Sieg, Sieg, Sieg! Endlich Demokratie! Wenn das meine Omi Glimbzsch noch erlebt hätte! Sooooooooo viele Menschen waren mit den Beteiligungsformen der repräsentativen Demokratie unzufrieden. Alle paar Jahre wählen – das kann man den Hasen geben! Und im kritischen Stuttgart (samt Remstal) ist das dem wütenden Bildungsbürger zu wenig.
Es braucht neue, anspruchsvolle Modelle für Arbeit und Freizeit, um das Heft des Handelns wieder in die eigenen Hände zu nehmen, es braucht Formen, die das politische Establishment so richtig durcheinander wirbeln, die die verkorksten Strukturen aufbrechen, die Parteien zur Demokratie zwingen, ob sie wollen oder nicht. 1848 hat der Mutbürger zur Waffe gegriffen – das will keiner so richtig, weil man weiß, daß die einzigen Bewaffneten unter den Demonstranten Zivilpolizisten sind. Aber was tun, wenn man nicht bis zu den nächsten Wahlen warten will, wenn einen die Umfragewerte für Angela Merkel Kopfzerbrechen bereiten und man schon anstandshalber Peer Steinbrück nicht mehr kritisieren soll?

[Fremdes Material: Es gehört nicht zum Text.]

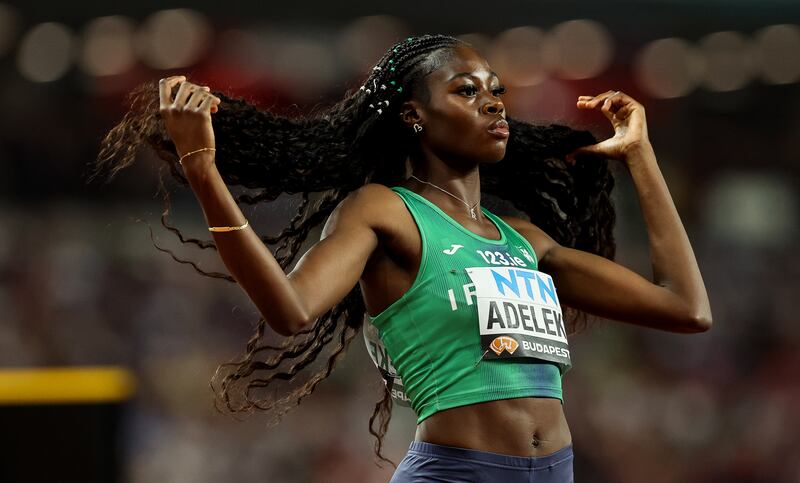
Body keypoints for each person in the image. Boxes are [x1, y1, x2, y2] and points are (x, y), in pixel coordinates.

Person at [94, 34, 712, 482]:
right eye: (466, 91)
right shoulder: (385, 212)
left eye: (497, 91)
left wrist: (641, 159)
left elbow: (686, 309)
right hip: (456, 474)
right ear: (414, 115)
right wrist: (203, 170)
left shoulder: (526, 241)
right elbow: (289, 309)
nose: (494, 102)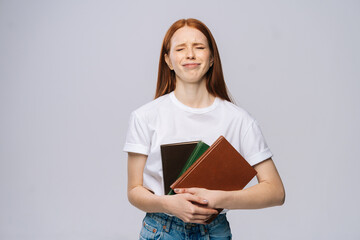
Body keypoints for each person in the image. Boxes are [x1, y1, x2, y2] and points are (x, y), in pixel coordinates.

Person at [124, 18, 285, 239]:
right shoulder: (144, 117)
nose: (190, 54)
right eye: (180, 49)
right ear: (168, 61)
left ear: (211, 59)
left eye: (199, 47)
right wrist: (168, 204)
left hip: (214, 230)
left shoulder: (239, 120)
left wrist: (218, 199)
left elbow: (275, 191)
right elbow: (134, 191)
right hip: (162, 229)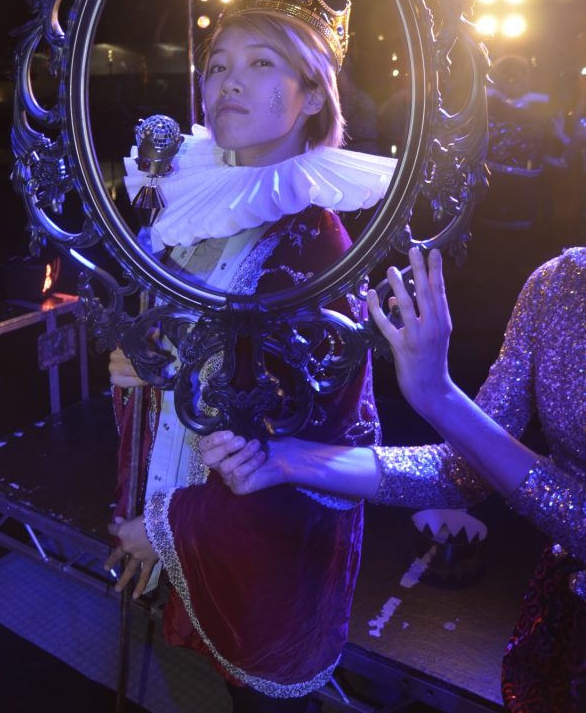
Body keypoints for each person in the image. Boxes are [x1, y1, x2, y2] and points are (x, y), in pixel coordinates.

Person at [105, 0, 397, 711]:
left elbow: (302, 434)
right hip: (173, 512)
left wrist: (164, 529)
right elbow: (163, 349)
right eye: (218, 67)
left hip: (246, 552)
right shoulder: (193, 210)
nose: (228, 82)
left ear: (309, 97)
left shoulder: (314, 241)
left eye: (261, 63)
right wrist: (137, 367)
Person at [202, 247, 585, 712]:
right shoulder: (558, 283)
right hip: (567, 613)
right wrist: (284, 460)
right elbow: (461, 471)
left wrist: (440, 396)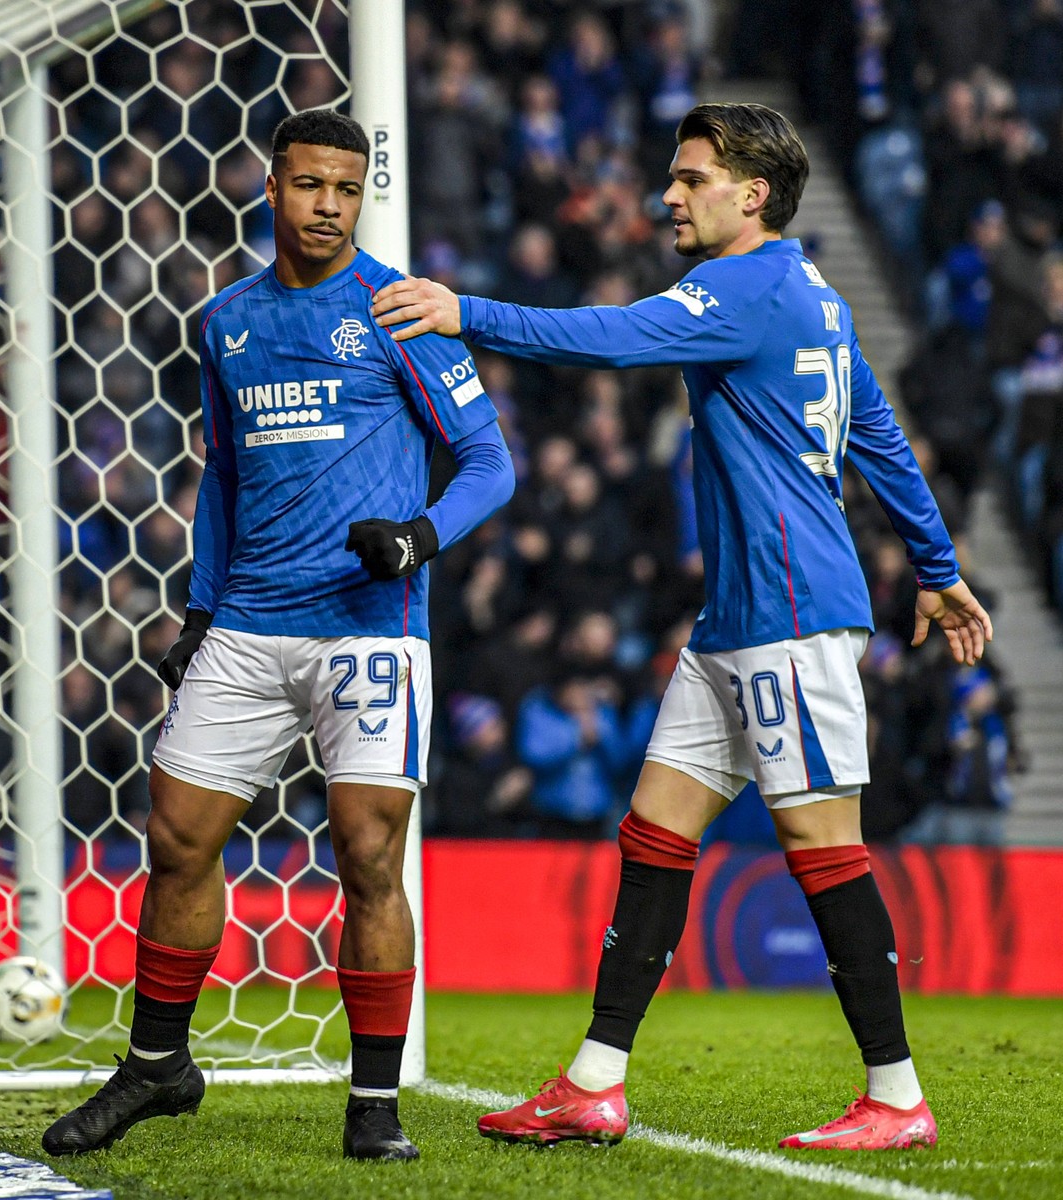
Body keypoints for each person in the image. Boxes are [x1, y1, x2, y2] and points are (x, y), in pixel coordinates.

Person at [372, 102, 993, 1151]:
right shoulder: (816, 296)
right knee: (655, 830)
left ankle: (897, 1097)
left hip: (788, 614)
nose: (670, 192)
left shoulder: (741, 287)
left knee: (821, 846)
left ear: (751, 195)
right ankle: (595, 1081)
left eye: (690, 176)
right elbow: (878, 435)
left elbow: (612, 339)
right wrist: (936, 569)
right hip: (734, 625)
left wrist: (462, 310)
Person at [41, 109, 515, 1162]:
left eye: (346, 189)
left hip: (370, 628)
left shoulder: (399, 311)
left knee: (367, 854)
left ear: (362, 193)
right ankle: (160, 1067)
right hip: (249, 621)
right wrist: (200, 608)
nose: (328, 206)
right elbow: (224, 477)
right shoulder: (226, 322)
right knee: (176, 838)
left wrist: (419, 536)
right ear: (272, 185)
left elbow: (491, 461)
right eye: (309, 185)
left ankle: (374, 1105)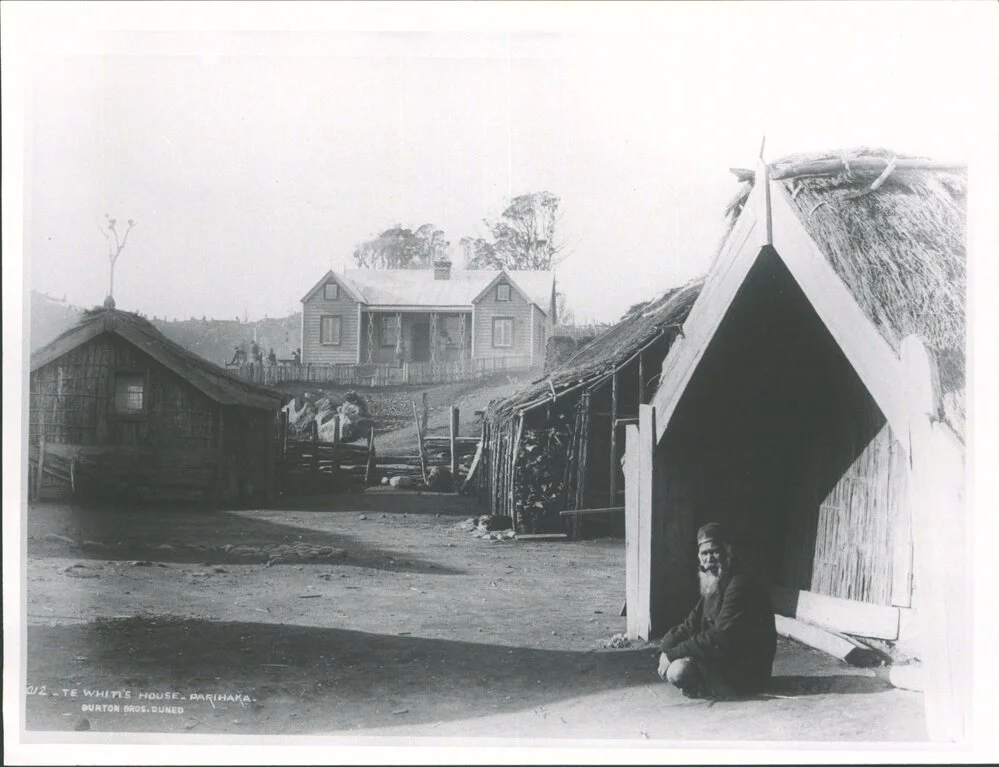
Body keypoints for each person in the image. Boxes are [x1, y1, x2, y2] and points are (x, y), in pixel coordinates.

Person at [657, 522, 776, 699]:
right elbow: (690, 624)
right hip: (725, 658)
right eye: (704, 553)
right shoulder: (713, 582)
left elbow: (719, 636)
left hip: (748, 671)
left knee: (678, 671)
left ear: (728, 552)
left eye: (715, 551)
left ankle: (708, 687)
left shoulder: (739, 584)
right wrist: (665, 647)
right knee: (674, 663)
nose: (709, 558)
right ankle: (706, 685)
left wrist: (674, 654)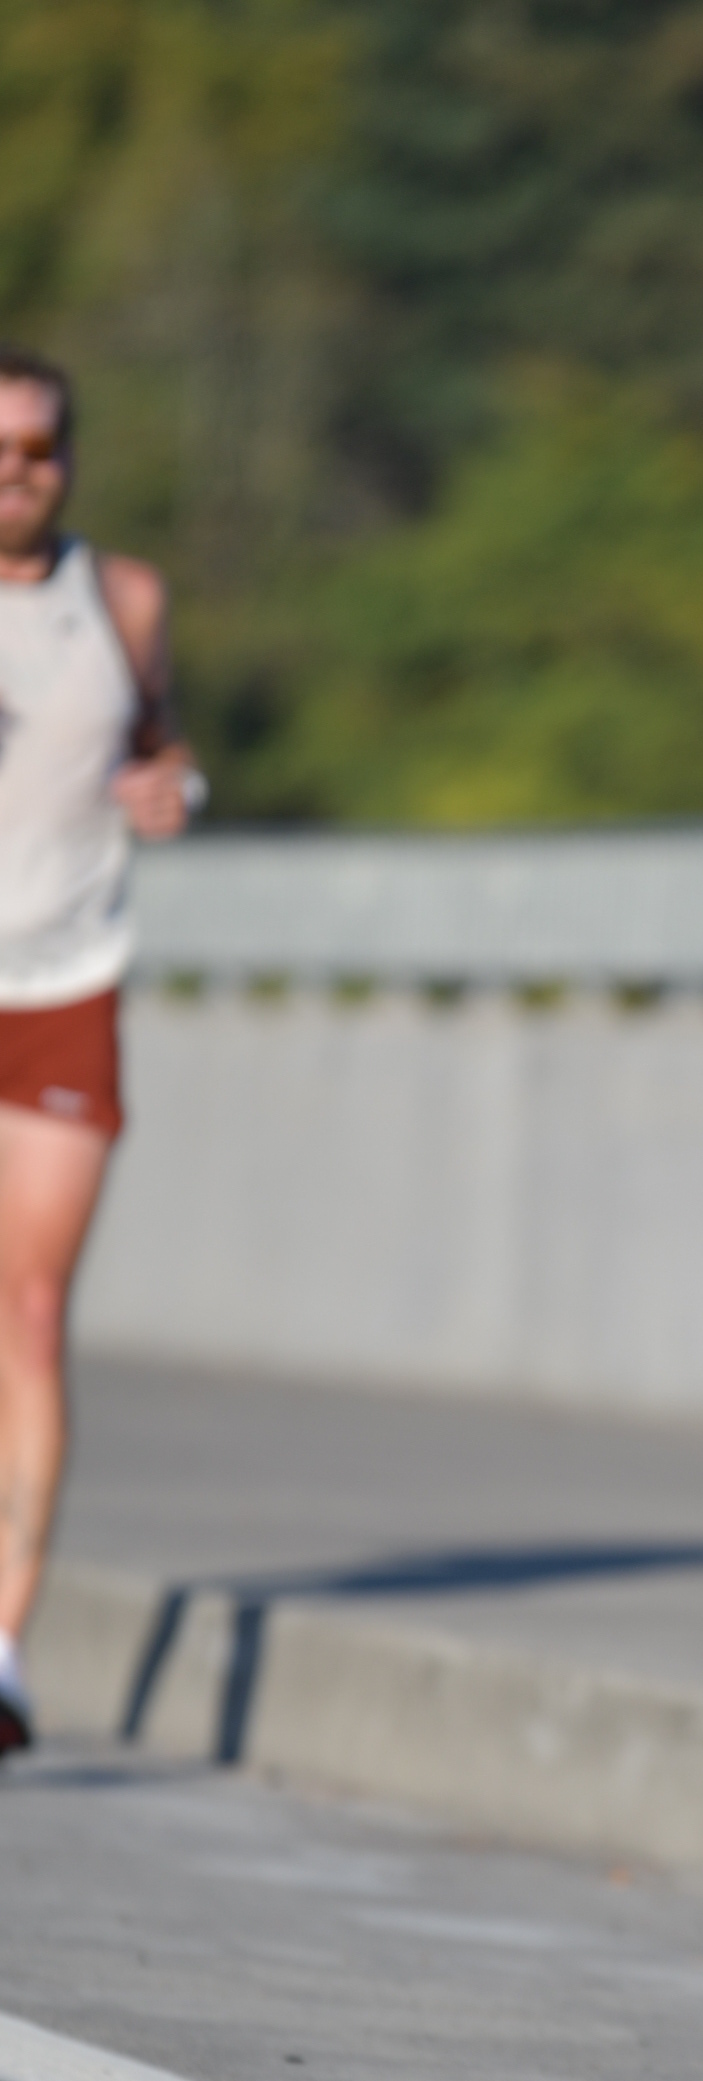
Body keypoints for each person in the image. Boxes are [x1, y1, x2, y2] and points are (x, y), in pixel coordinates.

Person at [0, 344, 203, 1752]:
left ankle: (3, 1648)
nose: (15, 475)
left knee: (27, 1312)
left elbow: (163, 751)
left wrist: (173, 790)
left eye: (38, 450)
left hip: (65, 986)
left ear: (69, 459)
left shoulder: (123, 600)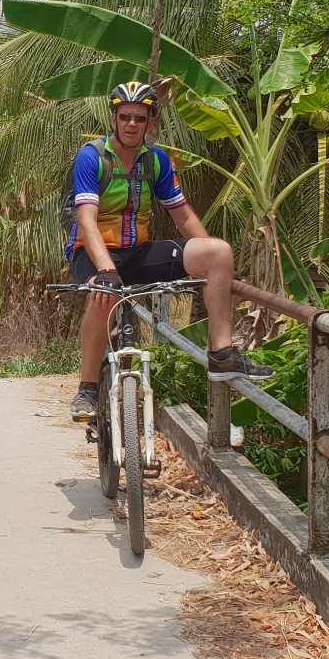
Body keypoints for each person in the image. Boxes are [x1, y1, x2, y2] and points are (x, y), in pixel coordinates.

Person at [65, 81, 268, 424]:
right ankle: (87, 387)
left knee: (218, 252)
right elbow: (86, 220)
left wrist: (206, 258)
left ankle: (221, 353)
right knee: (102, 298)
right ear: (114, 119)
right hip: (95, 253)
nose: (131, 124)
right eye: (125, 116)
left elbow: (183, 214)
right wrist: (106, 271)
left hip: (139, 252)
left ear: (150, 122)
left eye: (139, 118)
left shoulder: (156, 161)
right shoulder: (92, 157)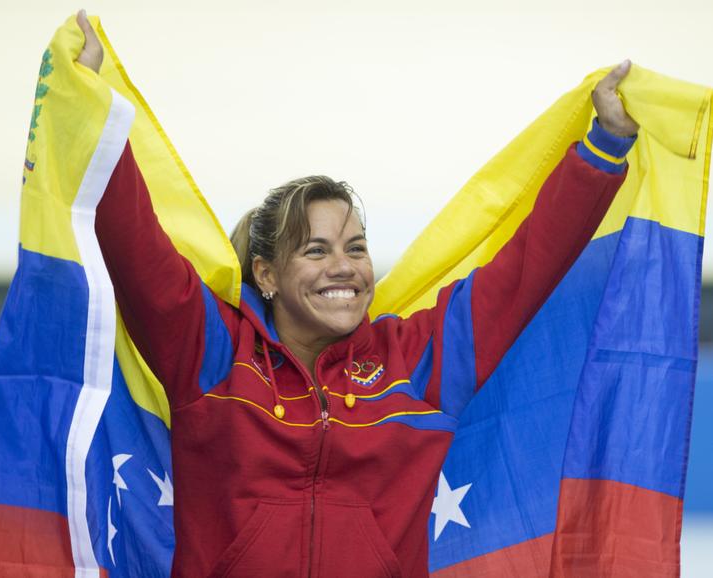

In solchen Fällen hilft Bertelsmann, die weltweit größte Denkfabrik, die vom Parteiprogramm – egal für wen – bis zur Agenda 2010, von der Privatisierung von Trinkwasser, Abwässerkanälen oder Rathäusern wirklich alles entwickelt, was der mündige Demokrat braucht (ja, die Demokratin auch). „Was tun?“, wie Lenin oft verzweifelt die Krupskaja fragte, wenn er nicht mehr weiterwusste. Was tun, um dem Volk auf die Sprünge zu helfen? Wie eine warme Welle im Warmhaltebecken des Cannstatter Sprudels schwappt in diesen Tagen der Bürgerhaushalt an die Ufer des Nesenbachs. Wer früher (nicht nur montags) demonstrierte, ist nun online und entlastet, auch wenn uns das Wetter durchaus wieder nahe legt, das eine zu tun und das andere nicht zu lassen.
Der Bürgerhaushalt, um das mal festzuhalten, ist fast so gut wie eine Volksabstimmung, vor allem, weil man so oft abstimmen kann, wie man will. Der Bürgerhaushalt ist dreimal besser als jede Wahl, weil wir über unsere eigenen Ideen abstimmen können. Und weil wir alle, die uns mögen, mehr oder weniger zwingen, sich für u n s e r e n Vorschlag stark zumachen: Hinteneinstieg bei Bussen und Bahnen, Straßenstrich im Rotlichtviertel, mehr Farbe an die Wände des Asylbewerberheims, Mülleimer am Palast der Republik, keine Saufgelage mehr auf der Theo, ja, natürlich: eine Personalstelle fürs Hotel Silber, wegen der alten Geschichte, Sie wissen schon, Gestapo und so. Erste Priorität! Und natürlich das Dach im Clara-Zetkin-Haus, sowieso. Und kostenloses Online-Banking der LBBW für alle Hartz-IV-Empfänger.
Freie Sicht aufs Mittelmeer. Weg mit dem Nebel.